The advancement of Industry 4.0 in auto manufacturing

04 March 2019 | Web Article Number: ME201913581

Automotive
Business Tech
ICT In Industry
NAACAM 2019 Show Update
The advancement of Industry 4.0 in auto manufacturing

MANUFACTURING in the automotive industry is very complex with many production variables and processes. And like many other manufacturing industries it faces serious challenges with increasing global competition, inherent inefficiencies and variance in quality.

In a typical manufacturing environment decisions and actions upstream can have a significant impact on downstream processes and ultimately the quality of the final product, and traditional statistical process controls (SPC) cannot analyse the quantities of data being generated at the tempo required to prescribe actions to reduce variance in quality.

That’s according to Dr. Michael Grant, CTO of DataProphet, who added that SPC analysis is not able to prescribe corrective action due to the cascade type effects that cause variance in quality on automotive assembly and manufacturing lines.

The fine-tuning of production processes, said Grant, is largely performed at cell or machine level with little or no understanding of what the prevailing factors upstream are and the resultant impact downstream. With artificial intelligence (AI) and machine learning we are able to analyse large data sets and identify the optimum operating state for a production line.

“Defects are almost always a focus area for the industry and reducing them is often in managers’ KPIs (key performance indicators).
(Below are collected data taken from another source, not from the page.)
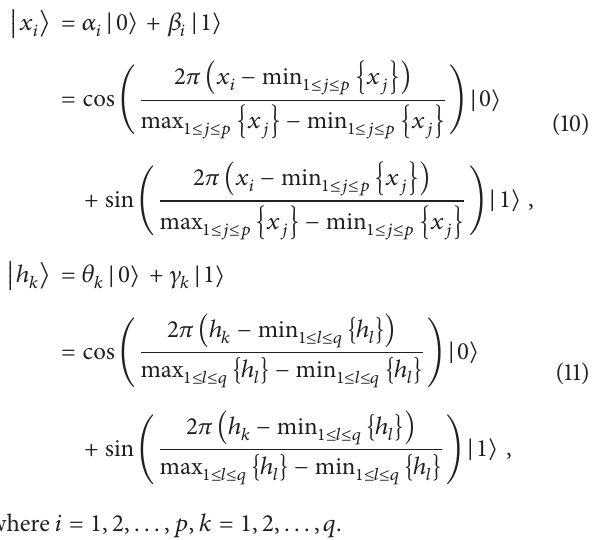
Figure 3: Two qubit controlled-NOT gates.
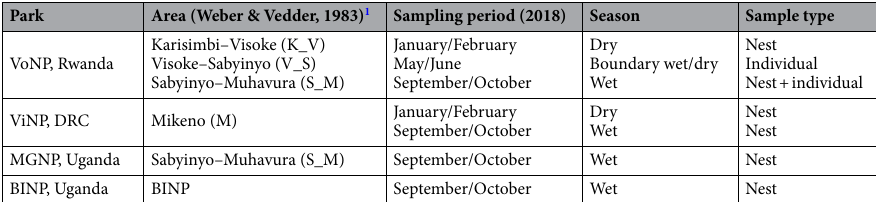
Table 1. Sampling design by area (with a national park and country), sampling period and its corresponding season and sample type (for more detailed information about sampled groups, see the Supplementary Table S1). VoNP Volcanoes National Park in Rwanda, ViNP Virunga National Park in Democratic Republic of the Congo, MGNP Mgahinga Gorilla National Park in Uganda, BINP Bwindi Impenetrable National Park in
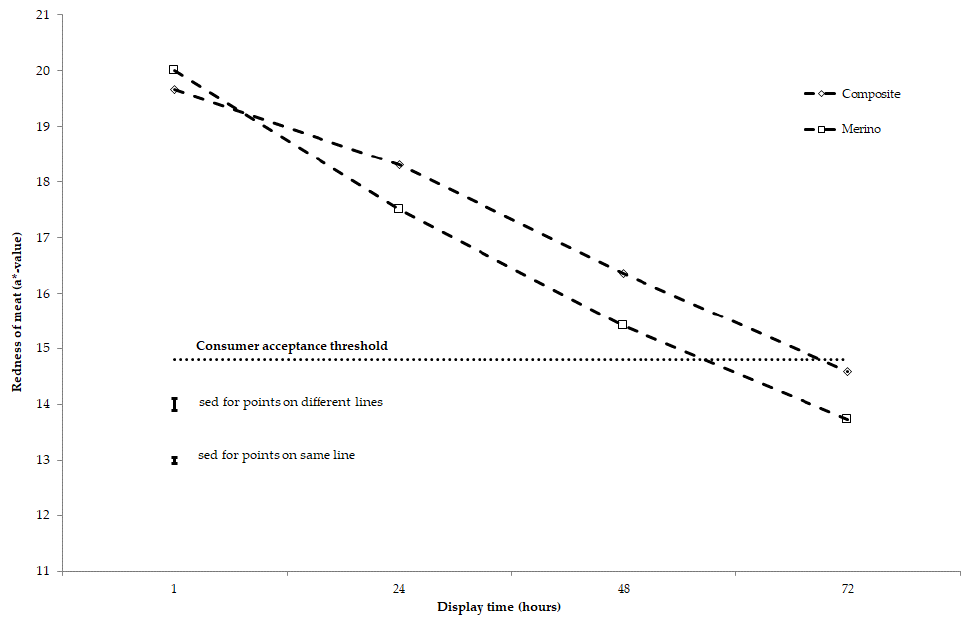
Figure 2. Effect of animal type (Composites vs. Merinos) on redness (a*-value) of muscle longissimus lumborum during 72 h of retail display under simulated refrigeration. Display time is the number of hours after muscle is cut and displayed for retail colour measurement. Sed denotes standard error of difference.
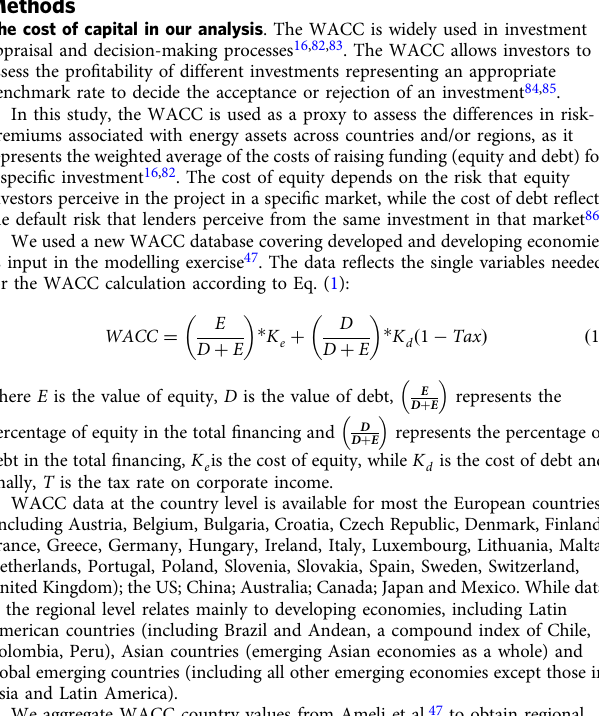
(Table 1). We used GDP weighting for regions where we had data for different countries within the same regions (for example WEU or CSA). The same mechanism has been used to calculate the global value used in the GBL scenario. We decided to use GDP weighting as it correlates well with levels of energy investment 87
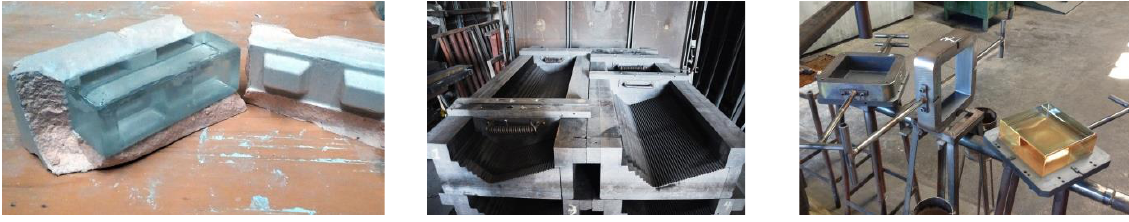
Fig. 5 From left to right: disposable low-precision mould, adjustable and open high-precision metal moulds.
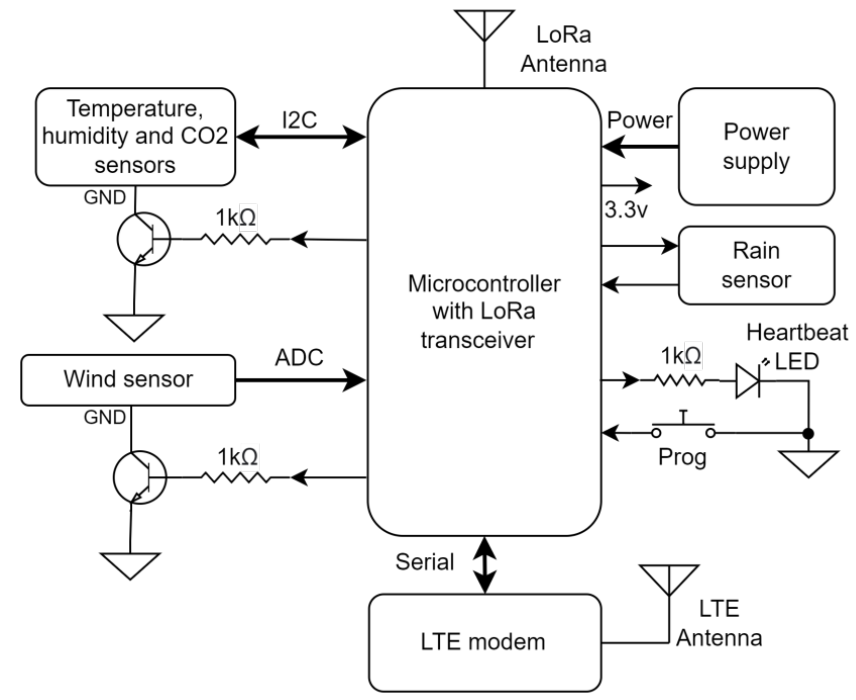
Figure 8. Block diagram of the hub node hardware.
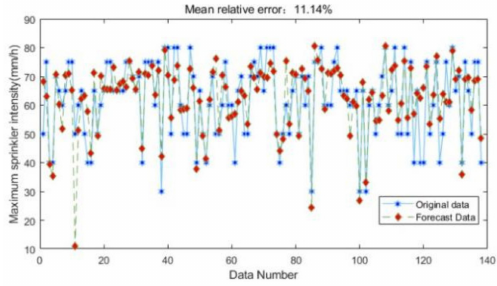
Figure 9. The smoothness parameter of the RBF neural network is 1.13.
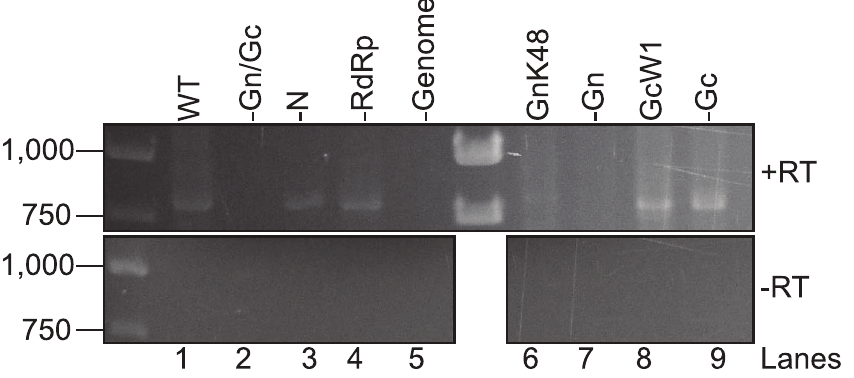
Figure 7. Genomic RNA is packaged into RVF-VLPs that lack RdRp. BSR-T7/5 cells were transfected with genome and all of the structural proteins (WT), or one or more of the components was replaced with an equivalent amount of empty vector (-Gn/Gc, -N, -RdRp, -genome, -Gn and -Gc) or with plasmids expressing mutant alleles of Gn or Gc (GnK48 or GcW1). At 24 h the media was replaced with fresh media containing benzonase nuclease. At 48 h the media was removed, clarified and the RVF-VLPs were harvested by ultracentrifugation. The RNA was isolated from the RVF-VLPs and cDNA was generated with primers that recognize the genomic termini and reverse transcriptase ( + RT). Duplicate samples were also run without reverse transcriptase (-RT). PCR was performed using primers that flank the intergenic region. The numbers on the left of the gel image indicate size standards. doi:10.1371/journal.pone.0018070.g007 PLoS ONE |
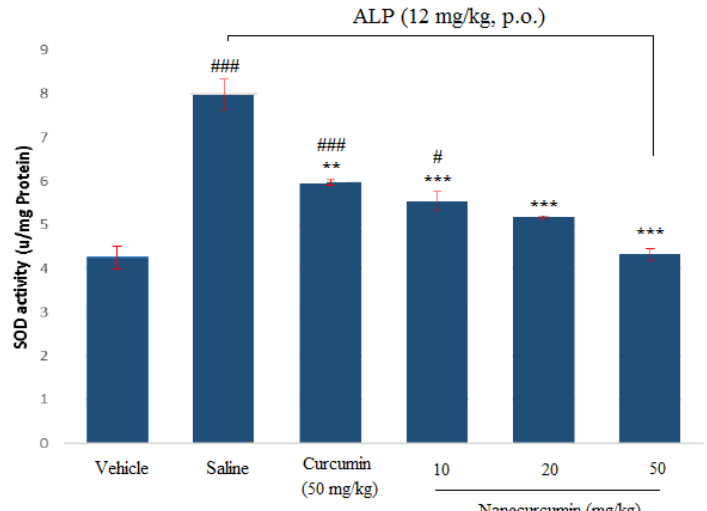
Fig. 3. Effects of curcumin and nanocurcumin on SOD levels in ALP-intoxicated rats. # P<0.05 and ### P<0.001 significantly different from vehicle. ** P<0.01 and *** P<0.001 significantly different from control group (ALP + saline).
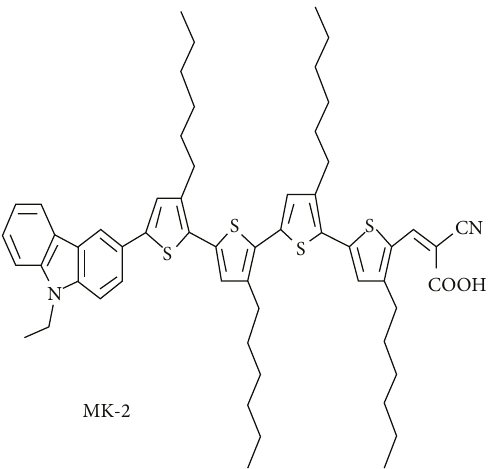
Figure 1: Molecular structure of MK-2 dye.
The use of AI within their manufacturing operations can, therefore, reduce the probability of such defects ever occurring by improving the efficiency of the process by optimising the variable process parameters,” Grant said.

DataProphet, a Cape Town based AI and machine learning specialist company, developed Omni, a solution which ingests large, historical production and quality data sets to provide a unified data view from different and often separate data sources across the production environment.

Omni learns a mapping of the production process, providing operators with a single view for production and quality data of any unit produced - allowing users to, at any time, pull a report describing the difference between the current operating parameters and any other period in the past as well as the prescribed parameters.

The prescribed real-time actions to operators take into account up and downstream variables not visible to the operator and as such emulates the optimum production state which reduces variance in quality.

Omni Vision, a computer vision module, further augments Omni by actively recognising surface defects on manufactured components — providing an automated quality gate and additional data for Omni to optimise process parameters.

Grant will be presenting at the NAACAM show 13 March on the future of automotive manufacturing followed by a technical demonstration of the Omni solution.